Malgré une réduction obtenue des créanciers en 2015-16 et l’impact favorable de la croissance et de l’excédent primaire (c.-à-d. hors intérêts), la dette publique représentait encore 60% du PIB fin 2018 (dont 64% vis-à-vis de l’extérieur et 70% en devises étrangères, soit respectivement 38 et 42% du PIB). Elle devrait continuer de s’alléger. Le rythme sera mesuré en dépit de l’insistance des organismes financiers internationaux faisant de la consolidation budgétaire une condition de leur aide. Dans le contexte du conflit dans les régions orientales (Donetsk et Lougansk) contrôlées par les séparatistes soutenus par la Russie, les dépenses militaires resteront élevées (8% du PIB). De plus, les privatisations prévues en 2019 risquent d’attirer peu d’investisseurs étrangers, même si certains pourraient faire de bonnes affaires en dépit de l’entrée en vigueur d’une nouvelle loi en juin 2018 visant à plus de transparence. Par ailleurs, si l’on ajoute la part privée, le poids de la dette extérieure dans le PIB atteint 100%. En 2019, son amortissement s’élèverait à USD 15 milliards (11% du PIB). Un accès de faiblesse de la hryvnya alourdirait la facture. Le déficit courant persistera, car les recettes issues du transit routier et gazier, ainsi que les remises des expatriés en Pologne et en Russie (4% du PIB) ne compensent pas les intérêts de la dette (6%) et le déficit commercial (7%).
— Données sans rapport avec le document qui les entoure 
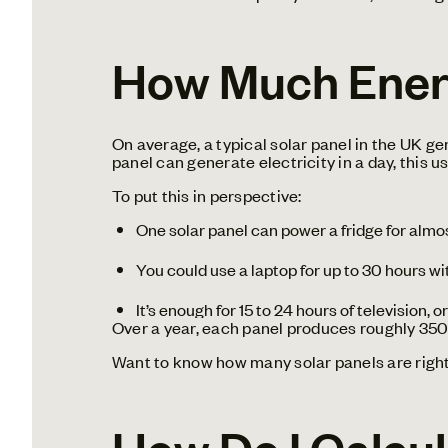
How Much Energ
On average, a typical solar panel in the UK 
panel can generate electricity in a day, this u
To put this in perspective:
One solar panel can power a fridge for almos
You could use a laptop for up to 30 hours wi
It’s enough for 15 to 24 hours of television, 
Over a year, each panel produces roughly 350
Want to know how many solar panels are righ
How Do I Calcul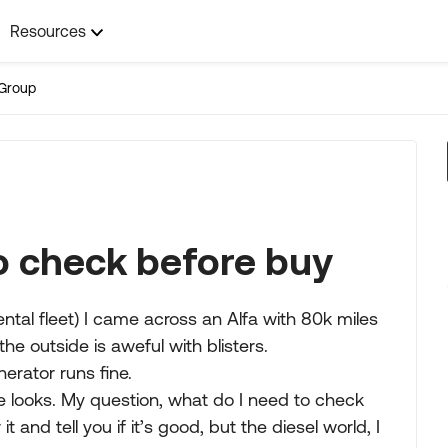
Resources
Group
to check before buy
rental fleet) I came across an Alfa with 80k miles
the outside is aweful with blisters.
nerator runs fine.
de looks. My question, what do I need to check
t and tell you if it’s good, but the diesel world, I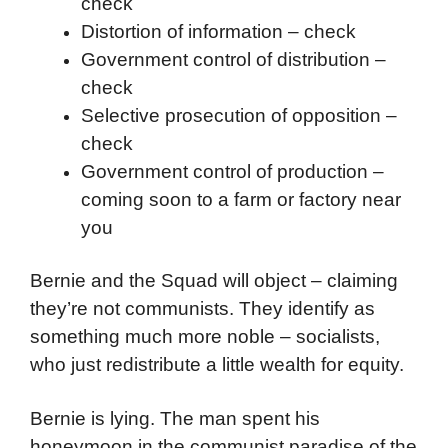
check
Distortion of information – check
Government control of distribution –
check
Selective prosecution of opposition –
check
Government control of production –
coming soon to a farm or factory near
you
Bernie and the Squad will object – claiming
they’re not communists. They identify as
something much more noble – socialists,
who just redistribute a little wealth for equity.
Bernie is lying. The man spent his
honeymoon in the communist paradise of the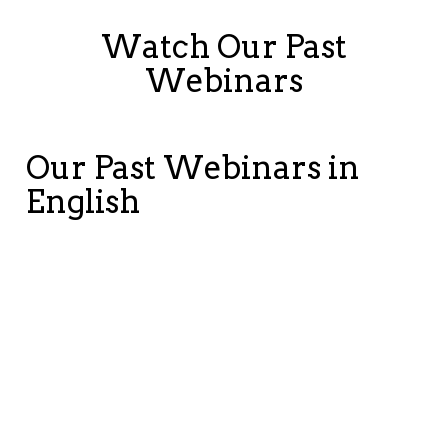
Watch Our Past
Webinars
Our Past Webinars in
English
Modern
Modernizing
Im
Manufacturing
Is Now, A
SA
Under
Conversation
ER
Pressure:
on the
Mo
Restoring
Future of
Mi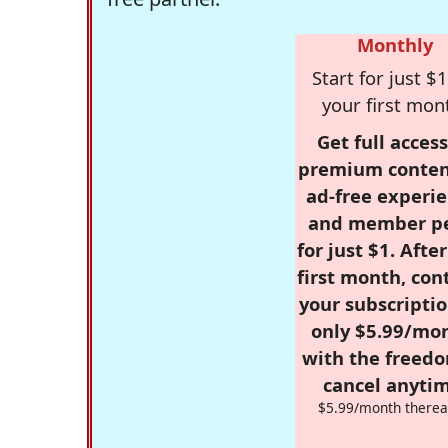
Monthly
Start for just $1
your first mon
Get full access
premium conten
ad-free experie
and member p
for just $1. Afte
first month, con
your subscriptio
only $5.99/mo
with the freed
cancel anytim
$5.99/month therea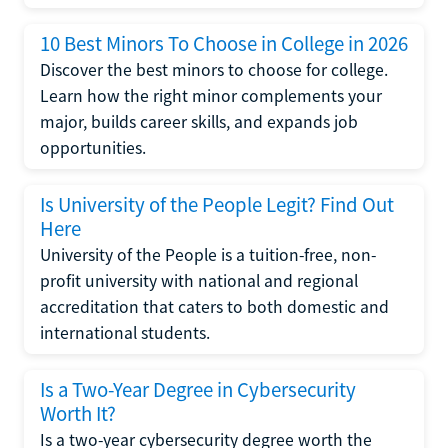
10 Best Minors To Choose in College in 2026
Discover the best minors to choose for college.
Learn how the right minor complements your
major, builds career skills, and expands job
opportunities.
Is University of the People Legit? Find Out
Here
University of the People is a tuition-free, non-
profit university with national and regional
accreditation that caters to both domestic and
international students.
Is a Two-Year Degree in Cybersecurity
Worth It?
Is a two-year cybersecurity degree worth the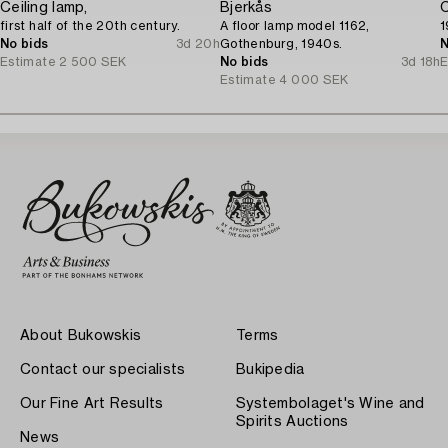
Ceiling lamp,
Bjerkås
C
first half of the 20th century.
A floor lamp model 1162,
1
No bids
3d 20h
Gothenburg, 1940s.
N
Estimate
2 500 SEK
No bids
3d 18h
E
Estimate
4 000 SEK
About Bukowskis
Terms
Contact our specialists
Bukipedia
Our Fine Art Results
Systembolaget's Wine and
Spirits Auctions
News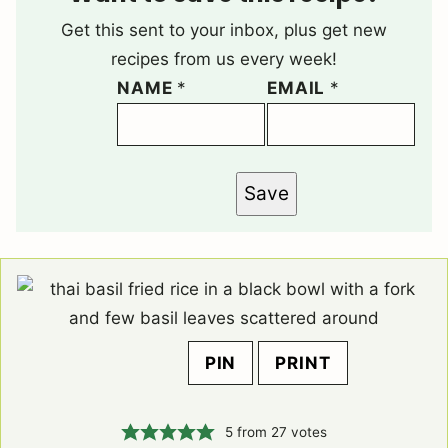
Get this sent to your inbox, plus get new
recipes from us every week!
NAME
*
EMAIL
*
Save
PIN
PRINT
5
from
27
votes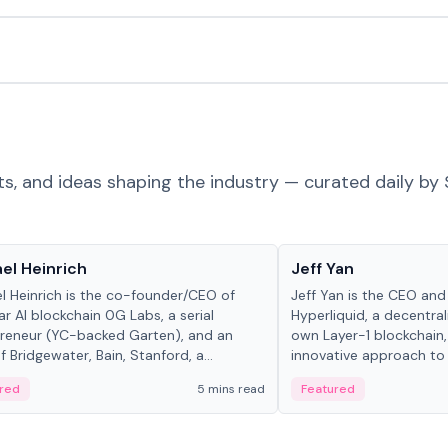
ts, and ideas shaping the industry — curated daily by 
 in crypto
People in crypto
el Heinrich
Jeff Yan
l Heinrich is the co-founder/CEO of
Jeff Yan is the CEO an
r AI blockchain 0G Labs, a serial
Hyperliquid, a decentra
reneur (YC-backed Garten), and an
own Layer-1 blockchain,
 Bridgewater, Bain, Stanford, a...
innovative approach to 
red
5 mins read
Featured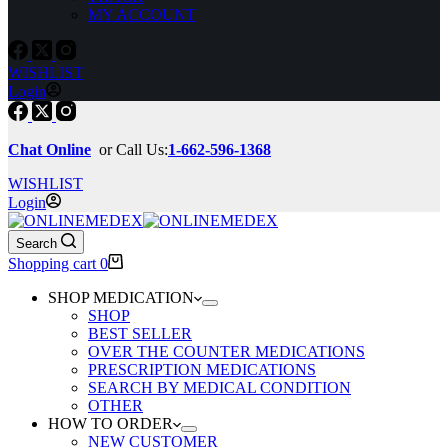
MY ACCOUNT
WISHLIST
Login
Chat Online
or Call Us:
1-662-596-1368
WISHLIST
Login
Search
Shopping cart
0
SHOP MEDICATION
SHOP
BEST SELLER
OVER THE COUNTER MEDICATIONS
PRESCRIPTION MEDICATIONS
SEARCH BY MEDICAL CONDITION
OTHER
HOW TO ORDER
NEW CUSTOMER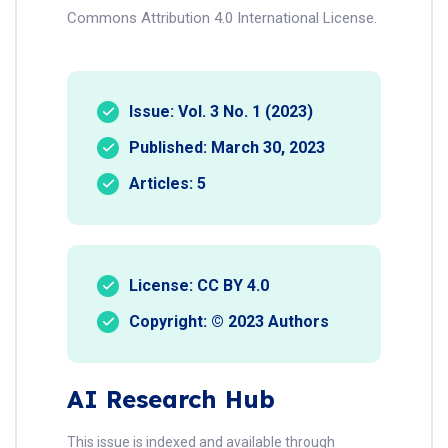
Commons Attribution 4.0 International License.
Issue: Vol. 3 No. 1 (2023)
Published: March 30, 2023
Articles: 5
License: CC BY 4.0
Copyright: © 2023 Authors
AI Research Hub
This issue is indexed and available through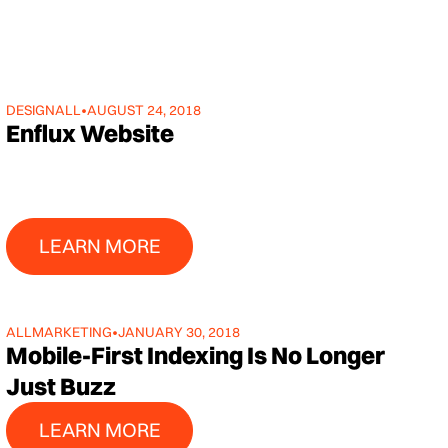
DESIGN
ALL
•
AUGUST 24, 2018
Enflux Website
Learn More
LEARN MORE
ALL
MARKETING
•
JANUARY 30, 2018
Mobile-First Indexing Is No Longer
Just Buzz
Learn More
LEARN MORE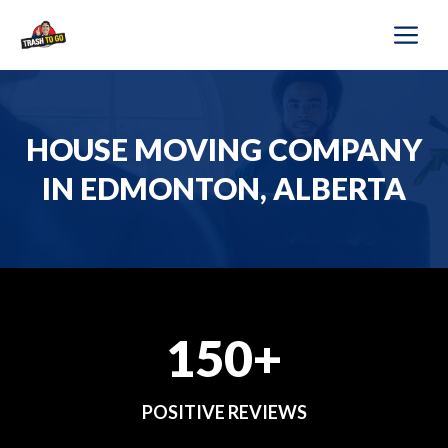
Skip
M
to
content
HOUSE MOVING COMPANY
IN EDMONTON, ALBERTA
150+
POSITIVE REVIEWS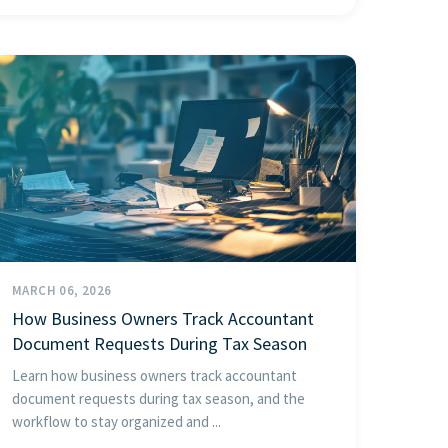
MARCH 06, 2026
How Business Owners Track Accountant
Document Requests During Tax Season
Learn how business owners track accountant
document requests during tax season, and the
workflow to stay organized and ...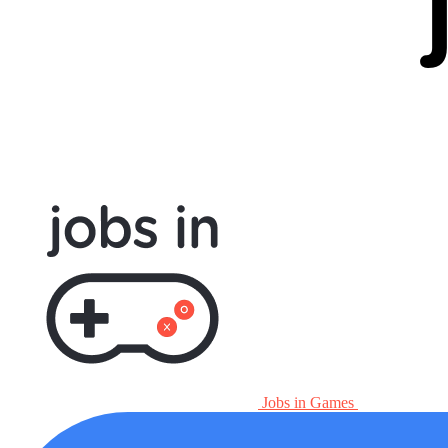
Jobs in Games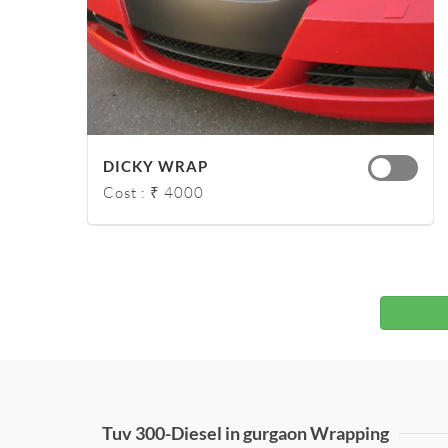
DICKY WRAP
Cost : ₹ 4000
Tuv 300-Diesel in gurgaon Wrapping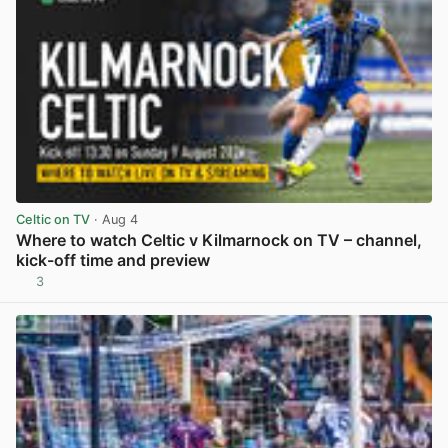
Celtic on TV
· Aug 4
Where to watch Celtic v Kilmarnock on TV – channel,
kick-off time and preview
3
View post in new tab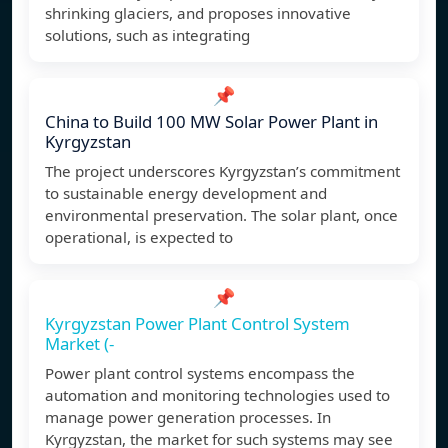
shrinking glaciers, and proposes innovative
solutions, such as integrating
📌
China to Build 100 MW Solar Power Plant in
Kyrgyzstan
The project underscores Kyrgyzstan’s commitment
to sustainable energy development and
environmental preservation. The solar plant, once
operational, is expected to
📌
Kyrgyzstan Power Plant Control System
Market (-
Power plant control systems encompass the
automation and monitoring technologies used to
manage power generation processes. In
Kyrgyzstan, the market for such systems may see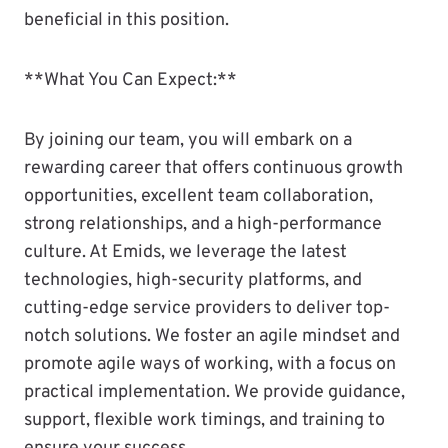
beneficial in this position.
**What You Can Expect:**
By joining our team, you will embark on a
rewarding career that offers continuous growth
opportunities, excellent team collaboration,
strong relationships, and a high-performance
culture. At Emids, we leverage the latest
technologies, high-security platforms, and
cutting-edge service providers to deliver top-
notch solutions. We foster an agile mindset and
promote agile ways of working, with a focus on
practical implementation. We provide guidance,
support, flexible work timings, and training to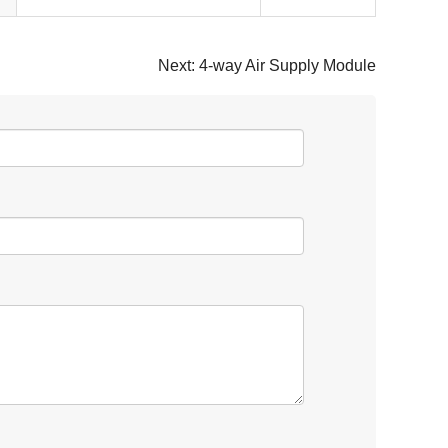
Next:
4-way Air Supply Module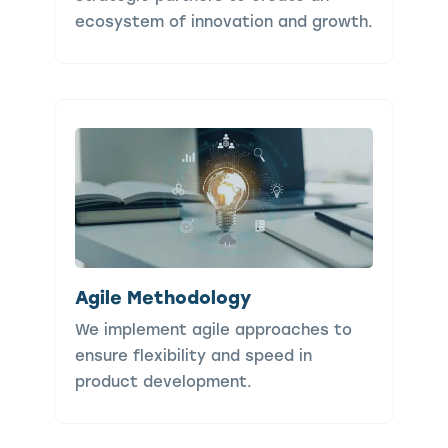
ecosystem of innovation and growth.
Agile Methodology
We implement agile approaches to
ensure flexibility and speed in
product development.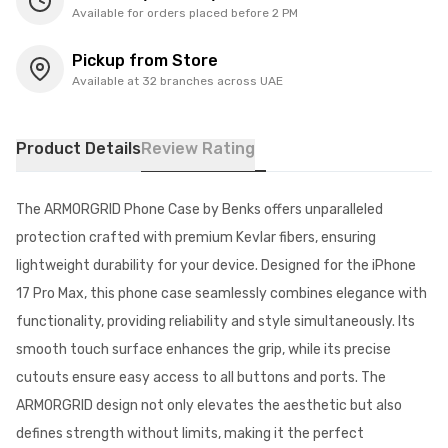
Available for orders placed before 2 PM
Pickup from Store
Available at 32 branches across UAE
Product Details
Review Rating
The ARMORGRID Phone Case by Benks offers unparalleled
protection crafted with premium Kevlar fibers, ensuring
lightweight durability for your device. Designed for the iPhone
17 Pro Max, this phone case seamlessly combines elegance with
functionality, providing reliability and style simultaneously. Its
smooth touch surface enhances the grip, while its precise
cutouts ensure easy access to all buttons and ports. The
ARMORGRID design not only elevates the aesthetic but also
defines strength without limits, making it the perfect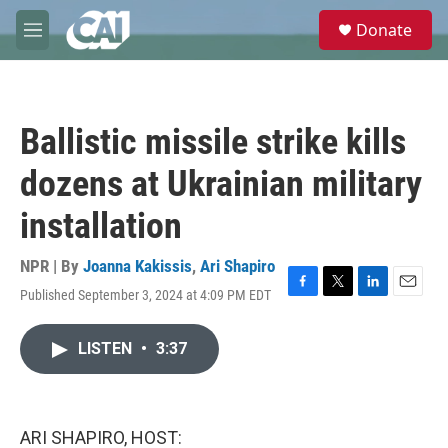
Skip to main content
S
Donate
e
M
a
e
r
n
c
u
h
Ballistic missile strike kills
u
e
dozens at Ukrainian military
r
y
installation
NPR | By
Joanna Kakissis
,
Ari Shapiro
Published September 3, 2024 at 4:09 PM EDT
F
T
L
E
a
w
i
m
c
i
n
a
LISTEN
•
3:37
e
t
k
i
b
t
e
l
o
e
d
o
r
I
k
n
ARI SHAPIRO, HOST:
En face, les réserves de change ne couvrent que 3 mois d’importations (fin 2018) ou 66% de la dette à court terme. Les entrées d’IDE ne comptent que pour un peu plus de 2% du PIB. La contribution des organismes financiers internationaux sera donc déterminante. L’accord conclu en 2015 avec le FMI prévoyait une Facilité élargie de crédit d’USD 17,5 milliards contre des réformes. En octobre 2018, à 5 mois de la clôture, seuls 9 milliards avaient été versés, le dernier versement remontant à avril 2017. La venue des élections en 2019 et le recours (onéreux) au marché rendu possible par l’amélioration de la situation intérieure et extérieure ont incité les autorités à surseoir ou édulcorer les réformes conditionnant le déblocage des fonds. Un Accord de confirmation avec le FMI comportant une enveloppe d’USD 3,9 milliards sur 14 mois, en plus des contributions de l’U.E. et de la Banque mondiale, a pris la suite, une fois le budget 2019 prévoyant des économies équivalentes à 2,5 points de pourcentage du PIB adopté. Si ce vote et la récente hausse du prix du gaz domestique visant à le rapprocher du prix du marché ont permis un premier versement de USD 1,4 milliards, les suivants dépendront, là encore, de la persévérance dans les réformes.

 

Incertitude sur les réformes et le conflit à l’est du pays

En avril 2019, Volodymyr Zelenskyi, un comédien et producteur de télévision de 41 ans, a remporté l'élection présidentielle avec plus de 73% des voix au second tour contre le sortant Petro Poroshenko. Il s'est lancé en politique à peine quatre mois auparavant avec la déclaration de sa candidature. Auparavant, il était surtout connu pour son rôle auto-écrit dans la célèbre série télévisée Servant of the People où, en tant que professeur d'histoire, il est propulsé à la présidence pour nettoyer son pays de la corruption. Son statut de nouveau venu en politique et d'artiste représente le rejet du peuple à l'égard des politiciens et sa faible confiance dans les institutions. La corruption persiste et les oligarques conservent leur contrôle sur la politique, les médias et l'administration. De plus, le conflit dans le Donbass, où les escarmouches et les pertes n'ont pas cessé, pourrait éclater à nouveau. Le contrôle de facto de la mer d'Azov par la Russie a de graves répercussions sur les ports ukrainiens limitrophes. Enfin, le conflit risque de compliquer la question du transit du gaz de la Russie vers l'UE par l'Ukraine, alors que l'accord conclu il y a dix ans entre Gazprom et Naftogaz, qui génère des redevances équivalant à 2,5 à 3 % du PIB ukrainien, viendra à expiration le 31 décembre 2019. Les élections législatives d'octobre 2019 seront décisives : étant donné que la Constitution donne à la législature le rôle de chef de file dans la formation du gouvernement, il est peu probable qu'un nouveau gouvernement soit formé avant la fin de l'année.